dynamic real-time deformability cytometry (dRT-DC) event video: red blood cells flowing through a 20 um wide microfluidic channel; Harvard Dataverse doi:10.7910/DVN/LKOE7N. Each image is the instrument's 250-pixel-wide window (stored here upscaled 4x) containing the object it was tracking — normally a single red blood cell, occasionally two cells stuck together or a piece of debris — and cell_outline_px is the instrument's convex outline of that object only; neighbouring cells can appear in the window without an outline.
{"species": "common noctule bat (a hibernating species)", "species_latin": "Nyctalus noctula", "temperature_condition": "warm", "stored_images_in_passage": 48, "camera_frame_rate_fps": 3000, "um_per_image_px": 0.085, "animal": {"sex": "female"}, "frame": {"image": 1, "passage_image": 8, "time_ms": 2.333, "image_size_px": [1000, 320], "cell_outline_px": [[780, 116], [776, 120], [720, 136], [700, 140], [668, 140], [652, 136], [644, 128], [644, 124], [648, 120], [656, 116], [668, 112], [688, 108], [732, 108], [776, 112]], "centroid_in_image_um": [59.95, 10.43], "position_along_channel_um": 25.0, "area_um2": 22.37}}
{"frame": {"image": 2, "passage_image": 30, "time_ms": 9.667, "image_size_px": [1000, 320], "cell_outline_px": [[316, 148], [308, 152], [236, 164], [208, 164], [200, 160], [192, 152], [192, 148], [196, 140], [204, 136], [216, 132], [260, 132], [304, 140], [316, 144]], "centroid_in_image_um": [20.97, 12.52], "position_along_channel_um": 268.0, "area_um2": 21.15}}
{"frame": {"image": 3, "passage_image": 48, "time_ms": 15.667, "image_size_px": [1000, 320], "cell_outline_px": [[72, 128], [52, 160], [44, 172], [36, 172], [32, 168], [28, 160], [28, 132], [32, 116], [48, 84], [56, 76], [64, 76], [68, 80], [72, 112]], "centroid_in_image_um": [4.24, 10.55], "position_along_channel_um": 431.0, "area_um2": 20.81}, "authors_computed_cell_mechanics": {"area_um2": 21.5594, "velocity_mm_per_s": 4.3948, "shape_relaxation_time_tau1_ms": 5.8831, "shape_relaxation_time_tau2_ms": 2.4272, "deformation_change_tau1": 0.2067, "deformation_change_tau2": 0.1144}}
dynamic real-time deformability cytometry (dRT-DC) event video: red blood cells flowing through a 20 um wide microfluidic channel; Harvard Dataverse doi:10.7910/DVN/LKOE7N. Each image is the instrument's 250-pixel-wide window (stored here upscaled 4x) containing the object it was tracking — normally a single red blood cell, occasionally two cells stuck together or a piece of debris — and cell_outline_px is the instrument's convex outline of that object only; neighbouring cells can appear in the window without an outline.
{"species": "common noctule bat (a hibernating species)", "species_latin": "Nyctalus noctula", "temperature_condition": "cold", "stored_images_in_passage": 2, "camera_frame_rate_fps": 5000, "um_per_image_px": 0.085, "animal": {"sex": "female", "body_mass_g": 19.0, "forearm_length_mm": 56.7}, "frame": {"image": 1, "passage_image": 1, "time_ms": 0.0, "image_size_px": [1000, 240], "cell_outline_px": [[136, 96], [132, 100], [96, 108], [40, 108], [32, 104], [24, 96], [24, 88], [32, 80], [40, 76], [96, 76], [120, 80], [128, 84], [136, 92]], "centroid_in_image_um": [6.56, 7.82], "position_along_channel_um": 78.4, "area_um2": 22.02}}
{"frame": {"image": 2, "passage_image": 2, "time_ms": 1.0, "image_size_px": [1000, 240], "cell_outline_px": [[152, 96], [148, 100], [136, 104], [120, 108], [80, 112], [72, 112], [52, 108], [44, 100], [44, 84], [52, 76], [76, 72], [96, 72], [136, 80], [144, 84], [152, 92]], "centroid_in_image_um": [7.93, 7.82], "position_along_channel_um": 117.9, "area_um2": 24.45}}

_Task details:_ Each line of the listing above should be output exactly.

_Exercise answer:_
dynamic real-time deformability cytometry (dRT-DC) event video: red blood cells flowing through a 20 um wide microfluidic channel; Harvard Dataverse doi:10.7910/DVN/LKOE7N. Each image is the instrument's 250-pixel-wide window (stored here upscaled 4x) containing the object it was tracking — normally a single red blood cell, occasionally two cells stuck together or a piece of debris — and cell_outline_px is the instrument's convex outline of that object only; neighbouring cells can appear in the window without an outline.
{"species": "common noctule bat (a hibernating species)", "species_latin": "Nyctalus noctula", "temperature_condition": "warm", "stored_images_in_passage": 48, "camera_frame_rate_fps": 3000, "um_per_image_px": 0.085, "animal": {"sex": "female"}, "frame": {"image": 1, "passage_image": 8, "time_ms": 2.333, "image_size_px": [1000, 320], "cell_outline_px": [[780, 116], [776, 120], [720, 136], [700, 140], [668, 140], [652, 136], [644, 128], [644, 124], [648, 120], [656, 116], [668, 112], [688, 108], [732, 108], [776, 112]], "centroid_in_image_um": [59.95, 10.43], "position_along_channel_um": 25.0, "area_um2": 22.37}}
{"frame": {"image": 2, "passage_image": 30, "time_ms": 9.667, "image_size_px": [1000, 320], "cell_outline_px": [[316, 148], [308, 152], [236, 164], [208, 164], [200, 160], [192, 152], [192, 148], [196, 140], [204, 136], [216, 132], [260, 132], [304, 140], [316, 144]], "centroid_in_image_um": [20.97, 12.52], "position_along_channel_um": 268.0, "area_um2": 21.15}}
{"frame": {"image": 3, "passage_image": 48, "time_ms": 15.667, "image_size_px": [1000, 320], "cell_outline_px": [[72, 128], [52, 160], [44, 172], [36, 172], [32, 168], [28, 160], [28, 132], [32, 116], [48, 84], [56, 76], [64, 76], [68, 80], [72, 112]], "centroid_in_image_um": [4.24, 10.55], "position_along_channel_um": 431.0, "area_um2": 20.81}, "authors_computed_cell_mechanics": {"area_um2": 21.5594, "velocity_mm_per_s": 4.3948, "shape_relaxation_time_tau1_ms": 5.8831, "shape_relaxation_time_tau2_ms": 2.4272, "deformation_change_tau1": 0.2067, "deformation_change_tau2": 0.1144}}
dynamic real-time deformability cytometry (dRT-DC) event video: red blood cells flowing through a 20 um wide microfluidic channel; Harvard Dataverse doi:10.7910/DVN/LKOE7N. Each image is the instrument's 250-pixel-wide window (stored here upscaled 4x) containing the object it was tracking — normally a single red blood cell, occasionally two cells stuck together or a piece of debris — and cell_outline_px is the instrument's convex outline of that object only; neighbouring cells can appear in the window without an outline.
{"species": "common noctule bat (a hibernating species)", "species_latin": "Nyctalus noctula", "temperature_condition": "cold", "stored_images_in_passage": 2, "camera_frame_rate_fps": 5000, "um_per_image_px": 0.085, "animal": {"sex": "female", "body_mass_g": 19.0, "forearm_length_mm": 56.7}, "frame": {"image": 1, "passage_image": 1, "time_ms": 0.0, "image_size_px": [1000, 240], "cell_outline_px": [[136, 96], [132, 100], [96, 108], [40, 108], [32, 104], [24, 96], [24, 88], [32, 80], [40, 76], [96, 76], [120, 80], [128, 84], [136, 92]], "centroid_in_image_um": [6.56, 7.82], "position_along_channel_um": 78.4, "area_um2": 22.02}}
{"frame": {"image": 2, "passage_image": 2, "time_ms": 1.0, "image_size_px": [1000, 240], "cell_outline_px": [[152, 96], [148, 100], [136, 104], [120, 108], [80, 112], [72, 112], [52, 108], [44, 100], [44, 84], [52, 76], [76, 72], [96, 72], [136, 80], [144, 84], [152, 92]], "centroid_in_image_um": [7.93, 7.82], "position_along_channel_um": 117.9, "area_um2": 24.45}}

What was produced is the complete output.